Collected data entries:
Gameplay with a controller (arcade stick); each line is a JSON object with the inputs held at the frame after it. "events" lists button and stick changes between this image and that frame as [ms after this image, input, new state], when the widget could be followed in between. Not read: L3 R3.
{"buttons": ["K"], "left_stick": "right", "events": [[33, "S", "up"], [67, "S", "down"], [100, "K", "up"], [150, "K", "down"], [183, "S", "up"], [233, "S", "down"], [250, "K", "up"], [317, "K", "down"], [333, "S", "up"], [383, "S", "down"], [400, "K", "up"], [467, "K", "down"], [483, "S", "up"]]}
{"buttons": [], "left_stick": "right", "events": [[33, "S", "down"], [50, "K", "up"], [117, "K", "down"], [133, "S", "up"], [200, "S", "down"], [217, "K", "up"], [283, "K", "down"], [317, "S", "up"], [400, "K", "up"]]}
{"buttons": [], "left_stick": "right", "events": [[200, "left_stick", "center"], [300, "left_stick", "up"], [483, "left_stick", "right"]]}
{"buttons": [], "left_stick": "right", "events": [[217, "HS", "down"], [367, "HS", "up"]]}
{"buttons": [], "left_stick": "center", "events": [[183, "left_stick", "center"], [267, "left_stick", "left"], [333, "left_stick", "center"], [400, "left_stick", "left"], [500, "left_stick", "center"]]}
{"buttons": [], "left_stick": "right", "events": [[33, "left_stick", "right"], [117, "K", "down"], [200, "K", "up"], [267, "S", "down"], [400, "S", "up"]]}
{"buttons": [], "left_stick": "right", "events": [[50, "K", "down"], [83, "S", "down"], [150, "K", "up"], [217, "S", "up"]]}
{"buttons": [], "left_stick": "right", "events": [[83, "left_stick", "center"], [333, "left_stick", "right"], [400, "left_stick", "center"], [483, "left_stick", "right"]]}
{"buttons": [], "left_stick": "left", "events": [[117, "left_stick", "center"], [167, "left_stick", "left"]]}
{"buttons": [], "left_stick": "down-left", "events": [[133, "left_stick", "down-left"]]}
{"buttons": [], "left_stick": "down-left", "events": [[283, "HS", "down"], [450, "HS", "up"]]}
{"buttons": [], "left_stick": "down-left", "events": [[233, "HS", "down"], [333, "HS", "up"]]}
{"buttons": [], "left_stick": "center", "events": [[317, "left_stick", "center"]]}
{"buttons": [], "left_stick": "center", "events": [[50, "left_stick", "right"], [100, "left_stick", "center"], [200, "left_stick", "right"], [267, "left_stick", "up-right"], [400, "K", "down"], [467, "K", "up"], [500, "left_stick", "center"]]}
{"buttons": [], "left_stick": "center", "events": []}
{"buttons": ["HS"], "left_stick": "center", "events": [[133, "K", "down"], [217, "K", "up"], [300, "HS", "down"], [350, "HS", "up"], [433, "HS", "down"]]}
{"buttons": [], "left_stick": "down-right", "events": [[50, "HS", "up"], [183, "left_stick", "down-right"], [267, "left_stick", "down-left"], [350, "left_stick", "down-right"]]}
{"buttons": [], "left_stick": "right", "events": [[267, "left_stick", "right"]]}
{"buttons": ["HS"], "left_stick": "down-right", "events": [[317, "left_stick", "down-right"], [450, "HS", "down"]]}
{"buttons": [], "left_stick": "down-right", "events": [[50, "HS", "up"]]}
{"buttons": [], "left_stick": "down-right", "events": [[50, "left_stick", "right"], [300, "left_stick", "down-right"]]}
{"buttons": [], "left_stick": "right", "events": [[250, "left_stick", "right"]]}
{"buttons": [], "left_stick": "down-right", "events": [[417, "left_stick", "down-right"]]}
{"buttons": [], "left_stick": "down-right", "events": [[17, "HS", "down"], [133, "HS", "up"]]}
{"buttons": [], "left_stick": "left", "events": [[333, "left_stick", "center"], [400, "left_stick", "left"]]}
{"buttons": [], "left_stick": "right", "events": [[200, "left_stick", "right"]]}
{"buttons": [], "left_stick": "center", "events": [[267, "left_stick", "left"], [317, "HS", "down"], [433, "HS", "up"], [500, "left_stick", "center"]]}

▶ Your task
Report each line in the data that holds the word "center".

▶ Answer for this exercise
{"buttons": [], "left_stick": "right", "events": [[200, "left_stick", "center"], [300, "left_stick", "up"], [483, "left_stick", "right"]]}
{"buttons": [], "left_stick": "center", "events": [[183, "left_stick", "center"], [267, "left_stick", "left"], [333, "left_stick", "center"], [400, "left_stick", "left"], [500, "left_stick", "center"]]}
{"buttons": [], "left_stick": "right", "events": [[83, "left_stick", "center"], [333, "left_stick", "right"], [400, "left_stick", "center"], [483, "left_stick", "right"]]}
{"buttons": [], "left_stick": "left", "events": [[117, "left_stick", "center"], [167, "left_stick", "left"]]}
{"buttons": [], "left_stick": "center", "events": [[317, "left_stick", "center"]]}
{"buttons": [], "left_stick": "center", "events": [[50, "left_stick", "right"], [100, "left_stick", "center"], [200, "left_stick", "right"], [267, "left_stick", "up-right"], [400, "K", "down"], [467, "K", "up"], [500, "left_stick", "center"]]}
{"buttons": [], "left_stick": "center", "events": []}
{"buttons": ["HS"], "left_stick": "center", "events": [[133, "K", "down"], [217, "K", "up"], [300, "HS", "down"], [350, "HS", "up"], [433, "HS", "down"]]}
{"buttons": [], "left_stick": "left", "events": [[333, "left_stick", "center"], [400, "left_stick", "left"]]}
{"buttons": [], "left_stick": "center", "events": [[267, "left_stick", "left"], [317, "HS", "down"], [433, "HS", "up"], [500, "left_stick", "center"]]}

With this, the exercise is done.